Jackson also noted that while part of the Trump administration’s legal logic appeared rooted in his executive order against diversity, equity, and inclusion, the statutes authorizing these grants “expressly contemplate that grant recipients will train educators on teaching ‘diverse populations’ in ‘traditionally underserved’ schools.”
“It would be manifestly arbitrary and capricious for the Department to terminate grants for funding diversity-related programs that the law expressly requires,” she wrote.
Jackson questioned her colleagues’ decision to allow the Trump administration to cancel the grants on the emergency docket for a case that, for the government, was not an emergency. She enumerated harms already caused by the grant cancellations: the firing of multiple full-time employees at Boston Public Schools; the cancellation of the teacher-residency program at the College of New Jersey; the termination of financial support for more than 70 aspiring teachers in California.
“Indeed, other than paving the way for the Plaintiff States’ immediate suffering, it appears that the primary effect of today’s emergency stay is to hand the Government an early ‘win’ — a notch in its belt at the start of a legal battle in which the long-term prospects for its eventual success seem doubtful,” she wrote.
On April 10, the U.S. Court of Appeals issued a stay in the Maryland case, citing the U.S. Supreme Court’s ruling. Then, early this week, the Department of Education notified the U and St. Thomas that it had again terminated their teacher training grants.
No harm?
The Supreme Court’s logic relied on the idea that no irreparable harm would come from cancelling the grants. But that reasoning rang hollow to people at the universities hoping to train more teachers.
Samuel Carlson, a student teacher resident earning a special education master’s degree at St. Thomas, described the legal logic as “silly.”

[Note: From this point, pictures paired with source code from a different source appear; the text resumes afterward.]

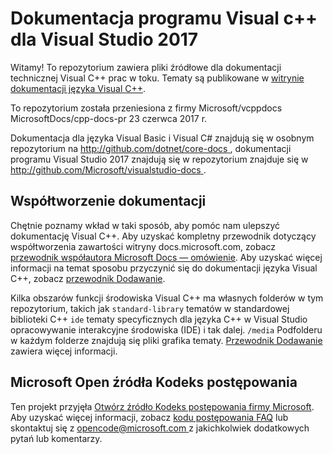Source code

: # <a name="visual-studio-2017-documentation-for-visual-c"></a>Dokumentacja programu Visual c++ dla Visual Studio 2017

Witamy! To repozytorium zawiera pliki źródłowe dla dokumentacji technicznej Visual C++ prac w toku. Tematy są publikowane w [witrynie dokumentacji języka Visual C++](https://docs.microsoft.com/cpp).

To repozytorium została przeniesiona z firmy Microsoft/vcppdocs MicrosoftDocs/cpp-docs-pr 23 czerwca 2017 r.

Dokumentacja dla języka Visual Basic i Visual C# znajdują się w osobnym repozytorium na [ http://github.com/dotnet/core-docs ](http://github.com/dotnet/core-docs), dokumentacji programu Visual Studio 2017 znajdują się w repozytorium znajduje się w [ http://github.com/Microsoft/visualstudio-docs ](http://github.com/Microsoft/visualstudio-docs).

## <a name="contributing-to-the-documentation"></a>Współtworzenie dokumentacji

Chętnie poznamy wkład w taki sposób, aby pomóc nam ulepszyć dokumentację Visual C++. Aby uzyskać kompletny przewodnik dotyczący współtworzenia zawartości witryny docs.microsoft.com, zobacz [przewodnik współautora Microsoft Docs — omówienie](https://docs.microsoft.com/contribute). Aby uzyskać więcej informacji na temat sposobu przyczynić się do dokumentacji języka Visual C++, zobacz [przewodnik Dodawanie](CONTRIBUTING.md).

Kilka obszarów funkcji środowiska Visual C++ ma własnych folderów w tym repozytorium, takich jak `standard-library` tematów w standardowej biblioteki C++ `ide` tematy specyficznych dla języka C++ w Visual Studio opracowywanie interakcyjne środowiska (IDE) i tak dalej. `/media` Podfolderu w każdym folderze znajdują się pliki grafika tematy. [Przewodnik Dodawanie](CONTRIBUTING.md) zawiera więcej informacji.

## <a name="microsoft-open-source-code-of-conduct"></a>Microsoft Open źródła Kodeks postępowania

Ten projekt przyjęła [Otwórz źródło Kodeks postępowania firmy Microsoft](https://opensource.microsoft.com/codeofconduct/). Aby uzyskać więcej informacji, zobacz [kodu postępowania FAQ](https://opensource.microsoft.com/codeofconduct/faq/) lub skontaktuj się z [ opencode@microsoft.com ](mailto:opencode@microsoft.com) z jakichkolwiek dodatkowych pytań lub komentarzy.
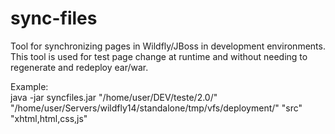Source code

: # sync-files

Tool for synchronizing pages in Wildfly/JBoss in development environments. This tool is used for test page change at runtime and without needing to regenerate and redeploy ear/war.

Example:                
         java -jar syncfiles.jar "/home/user/DEV/teste/2.0/" "/home/user/Servers/wildfly14/standalone/tmp/vfs/deployment/" "src" "xhtml,html,css,js" 
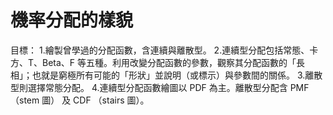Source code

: # 機率分配的樣貌
目標：
1.繪製曾學過的分配函數，含連續與離散型。
2.連續型分配包括常態、卡方、T、Beta、F 等五種。利用改變分配函數的參數，觀察其分配函數的「長相」；也就是窮極所有可能的「形狀」並說明（或標示）與參數間的關係。
3.離散型則選擇常態分配。
4.連續型分配函數繪圖以 PDF 為主。離散型分配含 PMF（stem 圖） 及 CDF （stairs 圖）。
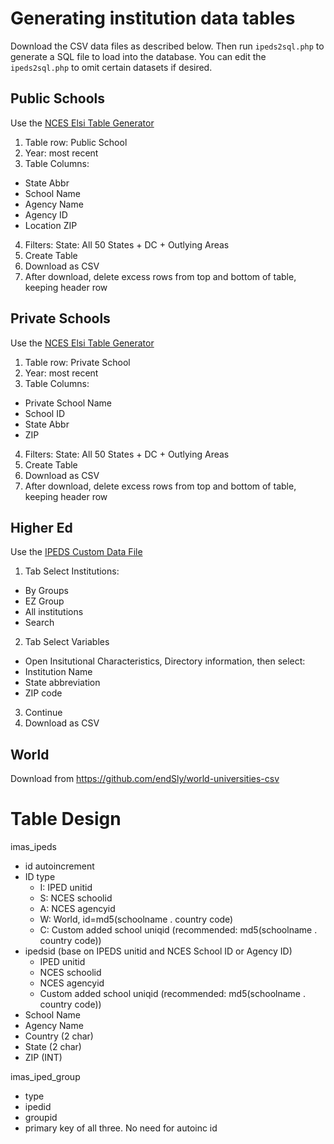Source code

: # Generating institution data tables

Download the CSV data files as described below.  Then run `ipeds2sql.php` to
generate a SQL file to load into the database.  You can edit the `ipeds2sql.php`
to omit certain datasets if desired.

## Public Schools

Use the [NCES Elsi Table Generator](https://nces.ed.gov/ccd/elsi/tableGenerator.aspx)

1. Table row: Public School
2. Year: most recent
3. Table Columns:
  * State Abbr
  * School Name
  * Agency Name
  * Agency ID
  * Location ZIP
4. Filters: State: All 50 States + DC + Outlying Areas
5. Create Table
6. Download as CSV
7. After download, delete excess rows from top and bottom of table, keeping header row

## Private Schools

Use the [NCES Elsi Table Generator](https://nces.ed.gov/ccd/elsi/tableGenerator.aspx)

1. Table row: Private School
2. Year: most recent
3. Table Columns:
  * Private School Name
  * School ID
  * State Abbr
  * ZIP
4. Filters: State: All 50 States + DC + Outlying Areas
5. Create Table
6. Download as CSV
7. After download, delete excess rows from top and bottom of table, keeping header row

## Higher Ed

Use the [IPEDS Custom Data File](https://nces.ed.gov/ipeds/datacenter/InstitutionByName.aspx?goToReportId=5)

1. Tab Select Institutions: 
  * By Groups
  * EZ Group
  * All institutions
  * Search
2. Tab Select Variables
  * Open Insitutional Characteristics, Directory information, then select:
  * Institution Name
  * State abbreviation
  * ZIP code
3. Continue
4. Download as CSV

## World

Download from https://github.com/endSly/world-universities-csv

# Table Design

imas_ipeds
* id autoincrement
* ID type 
  * I: IPED unitid
  * S: NCES schoolid
  * A: NCES agencyid
  * W: World, id=md5(schoolname . country code)
  * C: Custom added school uniqid (recommended: md5(schoolname . country code))
* ipedsid (base on IPEDS unitid and NCES School ID or Agency ID)
  * IPED unitid
  * NCES schoolid
  * NCES agencyid
  * Custom added school uniqid (recommended: md5(schoolname . country code))
* School Name
* Agency Name
* Country (2 char)
* State (2 char)
* ZIP (INT)

imas_iped_group
* type
* ipedid
* groupid
* primary key of all three.  No need for autoinc id


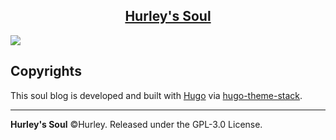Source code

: <p align="center">
  <a href="https://soul.withh.life/">
    <h2 align="center">Hurley's Soul</h2>
  </a>
</p>

![](https://i.loli.net/2021/07/10/Jzch5BIqP6pUFeT.png)

## Copyrights

This soul blog is developed and built with [Hugo](https://github.com/gohugoio/hugo) via [hugo-theme-stack](https://github.com/CaiJimmy/hugo-theme-stack).

---

**Hurley's Soul** ©Hurley. Released under the GPL-3.0 License.
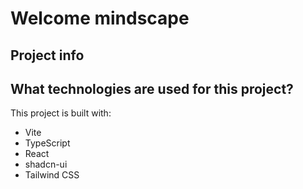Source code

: # Welcome mindscape

## Project info



## What technologies are used for this project?

This project is built with:

- Vite
- TypeScript
- React
- shadcn-ui
- Tailwind CSS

“People are not going to have the same resources that they had the day prior, which will immediately cause harm,” Carlson said. “It’s a really weird consideration on what happens when people’s resources get taken away. If you were driving a car and someone took away your car, did that hurt your chances of getting to work?”

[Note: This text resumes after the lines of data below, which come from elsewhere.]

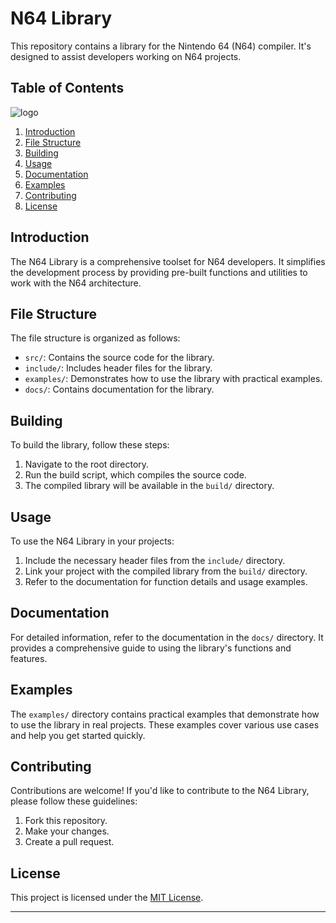 # N64 Library

This repository contains a library for the Nintendo 64 (N64) compiler. It's designed to assist developers working on N64 projects.

## Table of Contents

![logo](https://github.com/Degamisu/N64-Library/assets/149022474/2f5f5a98-5190-46ca-82ff-692349cb7b6a)


1. [Introduction](#introduction)
2. [File Structure](#file-structure)
3. [Building](#building)
4. [Usage](#usage)
5. [Documentation](#documentation)
6. [Examples](#examples)
7. [Contributing](#contributing)
8. [License](#license)

## Introduction

The N64 Library is a comprehensive toolset for N64 developers. It simplifies the development process by providing pre-built functions and utilities to work with the N64 architecture.

## File Structure

The file structure is organized as follows:

- `src/`: Contains the source code for the library.
- `include/`: Includes header files for the library.
- `examples/`: Demonstrates how to use the library with practical examples.
- `docs/`: Contains documentation for the library.

## Building

To build the library, follow these steps:

1. Navigate to the root directory.
2. Run the build script, which compiles the source code.
3. The compiled library will be available in the `build/` directory.

## Usage

To use the N64 Library in your projects:

1. Include the necessary header files from the `include/` directory.
2. Link your project with the compiled library from the `build/` directory.
3. Refer to the documentation for function details and usage examples.

## Documentation

For detailed information, refer to the documentation in the `docs/` directory. It provides a comprehensive guide to using the library's functions and features.

## Examples

The `examples/` directory contains practical examples that demonstrate how to use the library in real projects. These examples cover various use cases and help you get started quickly.

## Contributing

Contributions are welcome! If you'd like to contribute to the N64 Library, please follow these guidelines:

1. Fork this repository.
2. Make your changes.
3. Create a pull request.

## License

This project is licensed under the [MIT License](LICENSE).

---
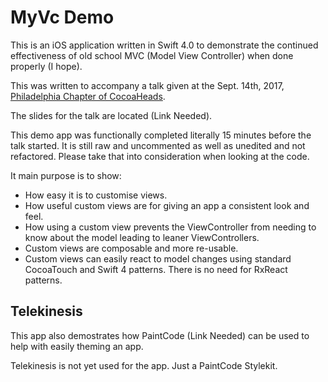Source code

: # MyVc Demo

This is an iOS application written in Swift 4.0 to demonstrate the continued effectiveness of old school MVC (Model View Controller) when done properly (I hope).

This was written to accompany a talk given at the Sept. 14th, 2017, [Philadelphia Chapter of CocoaHeads](http://phillycocoa.org).

The slides for the talk are located (Link Needed).

This demo app was functionally completed literally 15 minutes before the talk started. It is still raw and uncommented as well as unedited and not refactored. Please take that into consideration when looking at the code.

It main purpose is to show:

* How easy it is to customise views.
* How useful custom views are for giving an app a consistent look and feel.
* How using a custom view prevents the ViewController from needing to know about the model leading to leaner ViewControllers.
* Custom views are composable and more re-usable.
* Custom views can easily react to model changes using standard CocoaTouch and Swift 4 patterns. There is no need for RxReact patterns.


## Telekinesis

This app also demostrates how PaintCode (Link Needed) can be used to help with easily theming an app. 

Telekinesis is not yet used for the app. Just a PaintCode Stylekit.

The federal grant funding covered Carlson’s tuition for most of the school year. When the grant was initially canceled in February, St. Thomas told students that it would fund the rest of their spring tuition, but they’d have to come up with their own funds for their summer classes. After the grant was reinstated in March, Carlson hoped his summer tuition would be covered as well. But now he’s not sure what will happen.
“I’d like a mental break from thinking about how I’m going to complete the year,” Carlson said. “The harm is definitely psychological as well as monetary.”
In a statement, St. Thomas said that it had previously told students the March reinstatement “would possibly allow funding through the summer.”
“At this time, the status for funding through the summer is unknown, but the university is continuing to examine its options,” St. Thomas said.
Franke hopes the appeal process will prevail and the funds will be reinstated in a timely manner. In the meantime, she plans to forge ahead with her teacher apprenticeship program. But she may have to cut some of its more innovative aspects to train and retain teachers.
For example, she said, she’ll have to reexamine whether she can still hire a full-time recruiter to work one-on-one with interested teacher candidates, an adviser to help coach teachers-in-training, and professional development funds for teachers helping to train their apprentices.
“The innovative parts of it are the things that will have to go away, and then we’re back at where we were,” she said. “And we all know that where we were was a critical teacher shortage that had no solution.”